**Work to be completed:**
Print every line below verbatim, keeping each one unchanged and in its original order.

Saved data entries
┌────────
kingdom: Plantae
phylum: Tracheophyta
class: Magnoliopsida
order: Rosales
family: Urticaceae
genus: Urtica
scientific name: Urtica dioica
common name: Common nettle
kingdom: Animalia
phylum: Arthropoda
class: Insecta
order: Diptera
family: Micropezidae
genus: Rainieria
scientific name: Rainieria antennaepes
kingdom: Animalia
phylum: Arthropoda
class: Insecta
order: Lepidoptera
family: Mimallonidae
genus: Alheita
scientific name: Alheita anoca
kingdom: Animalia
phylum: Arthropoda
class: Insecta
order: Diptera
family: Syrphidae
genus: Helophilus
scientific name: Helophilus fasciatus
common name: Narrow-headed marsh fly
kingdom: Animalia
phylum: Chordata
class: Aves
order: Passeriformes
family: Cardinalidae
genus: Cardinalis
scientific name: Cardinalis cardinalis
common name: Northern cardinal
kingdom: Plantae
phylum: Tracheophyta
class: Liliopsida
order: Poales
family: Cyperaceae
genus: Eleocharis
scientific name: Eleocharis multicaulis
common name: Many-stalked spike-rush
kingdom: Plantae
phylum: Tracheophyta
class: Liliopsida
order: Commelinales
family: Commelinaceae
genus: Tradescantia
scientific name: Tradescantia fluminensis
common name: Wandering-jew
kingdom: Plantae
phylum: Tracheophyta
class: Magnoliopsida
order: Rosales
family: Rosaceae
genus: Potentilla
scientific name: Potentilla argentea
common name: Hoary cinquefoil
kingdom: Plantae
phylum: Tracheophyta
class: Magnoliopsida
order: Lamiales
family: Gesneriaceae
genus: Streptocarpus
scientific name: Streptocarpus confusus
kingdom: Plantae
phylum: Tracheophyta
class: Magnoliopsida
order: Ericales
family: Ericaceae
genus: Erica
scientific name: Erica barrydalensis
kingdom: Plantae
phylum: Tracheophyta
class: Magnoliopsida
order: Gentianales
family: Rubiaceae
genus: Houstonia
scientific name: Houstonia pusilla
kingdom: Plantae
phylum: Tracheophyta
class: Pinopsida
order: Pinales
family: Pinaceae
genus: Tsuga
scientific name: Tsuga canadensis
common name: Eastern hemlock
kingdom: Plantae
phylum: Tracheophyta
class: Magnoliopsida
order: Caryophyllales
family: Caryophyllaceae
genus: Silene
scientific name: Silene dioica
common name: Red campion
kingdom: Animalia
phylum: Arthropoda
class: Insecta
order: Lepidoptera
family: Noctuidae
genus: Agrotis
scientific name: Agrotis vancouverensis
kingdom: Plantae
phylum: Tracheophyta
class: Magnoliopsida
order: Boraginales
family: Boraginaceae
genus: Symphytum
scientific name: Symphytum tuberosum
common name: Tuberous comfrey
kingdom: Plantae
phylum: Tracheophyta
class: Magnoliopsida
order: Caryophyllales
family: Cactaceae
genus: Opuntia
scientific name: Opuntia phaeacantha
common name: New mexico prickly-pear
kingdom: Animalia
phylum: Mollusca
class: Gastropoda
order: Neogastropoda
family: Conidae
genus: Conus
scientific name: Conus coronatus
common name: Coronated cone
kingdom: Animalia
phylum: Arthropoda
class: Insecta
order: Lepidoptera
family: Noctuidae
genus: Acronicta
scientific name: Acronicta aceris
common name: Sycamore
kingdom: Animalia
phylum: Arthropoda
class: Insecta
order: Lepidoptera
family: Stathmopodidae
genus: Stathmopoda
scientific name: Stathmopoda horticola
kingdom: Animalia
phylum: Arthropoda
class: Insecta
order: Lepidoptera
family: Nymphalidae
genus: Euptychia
└────────
**Task result:**
kingdom: Plantae
phylum: Tracheophyta
class: Magnoliopsida
order: Rosales
family: Urticaceae
genus: Urtica
scientific name: Urtica dioica
common name: Common nettle
kingdom: Animalia
phylum: Arthropoda
class: Insecta
order: Diptera
family: Micropezidae
genus: Rainieria
scientific name: Rainieria antennaepes
kingdom: Animalia
phylum: Arthropoda
class: Insecta
order: Lepidoptera
family: Mimallonidae
genus: Alheita
scientific name: Alheita anoca
kingdom: Animalia
phylum: Arthropoda
class: Insecta
order: Diptera
family: Syrphidae
genus: Helophilus
scientific name: Helophilus fasciatus
common name: Narrow-headed marsh fly
kingdom: Animalia
phylum: Chordata
class: Aves
order: Passeriformes
family: Cardinalidae
genus: Cardinalis
scientific name: Cardinalis cardinalis
common name: Northern cardinal
kingdom: Plantae
phylum: Tracheophyta
class: Liliopsida
order: Poales
family: Cyperaceae
genus: Eleocharis
scientific name: Eleocharis multicaulis
common name: Many-stalked spike-rush
kingdom: Plantae
phylum: Tracheophyta
class: Liliopsida
order: Commelinales
family: Commelinaceae
genus: Tradescantia
scientific name: Tradescantia fluminensis
common name: Wandering-jew
kingdom: Plantae
phylum: Tracheophyta
class: Magnoliopsida
order: Rosales
family: Rosaceae
genus: Potentilla
scientific name: Potentilla argentea
common name: Hoary cinquefoil
kingdom: Plantae
phylum: Tracheophyta
class: Magnoliopsida
order: Lamiales
family: Gesneriaceae
genus: Streptocarpus
scientific name: Streptocarpus confusus
kingdom: Plantae
phylum: Tracheophyta
class: Magnoliopsida
order: Ericales
family: Ericaceae
genus: Erica
scientific name: Erica barrydalensis
kingdom: Plantae
phylum: Tracheophyta
class: Magnoliopsida
order: Gentianales
family: Rubiaceae
genus: Houstonia
scientific name: Houstonia pusilla
kingdom: Plantae
phylum: Tracheophyta
class: Pinopsida
order: Pinales
family: Pinaceae
genus: Tsuga
scientific name: Tsuga canadensis
common name: Eastern hemlock
kingdom: Plantae
phylum: Tracheophyta
class: Magnoliopsida
order: Caryophyllales
family: Caryophyllaceae
genus: Silene
scientific name: Silene dioica
common name: Red campion
kingdom: Animalia
phylum: Arthropoda
class: Insecta
order: Lepidoptera
family: Noctuidae
genus: Agrotis
scientific name: Agrotis vancouverensis
kingdom: Plantae
phylum: Tracheophyta
class: Magnoliopsida
order: Boraginales
family: Boraginaceae
genus: Symphytum
scientific name: Symphytum tuberosum
common name: Tuberous comfrey
kingdom: Plantae
phylum: Tracheophyta
class: Magnoliopsida
order: Caryophyllales
family: Cactaceae
genus: Opuntia
scientific name: Opuntia phaeacantha
common name: New mexico prickly-pear
kingdom: Animalia
phylum: Mollusca
class: Gastropoda
order: Neogastropoda
family: Conidae
genus: Conus
scientific name: Conus coronatus
common name: Coronated cone
kingdom: Animalia
phylum: Arthropoda
class: Insecta
order: Lepidoptera
family: Noctuidae
genus: Acronicta
scientific name: Acronicta aceris
common name: Sycamore
kingdom: Animalia
phylum: Arthropoda
class: Insecta
order: Lepidoptera
family: Stathmopodidae
genus: Stathmopoda
scientific name: Stathmopoda horticola
kingdom: Animalia
phylum: Arthropoda
class: Insecta
order: Lepidoptera
family: Nymphalidae
genus: Euptychia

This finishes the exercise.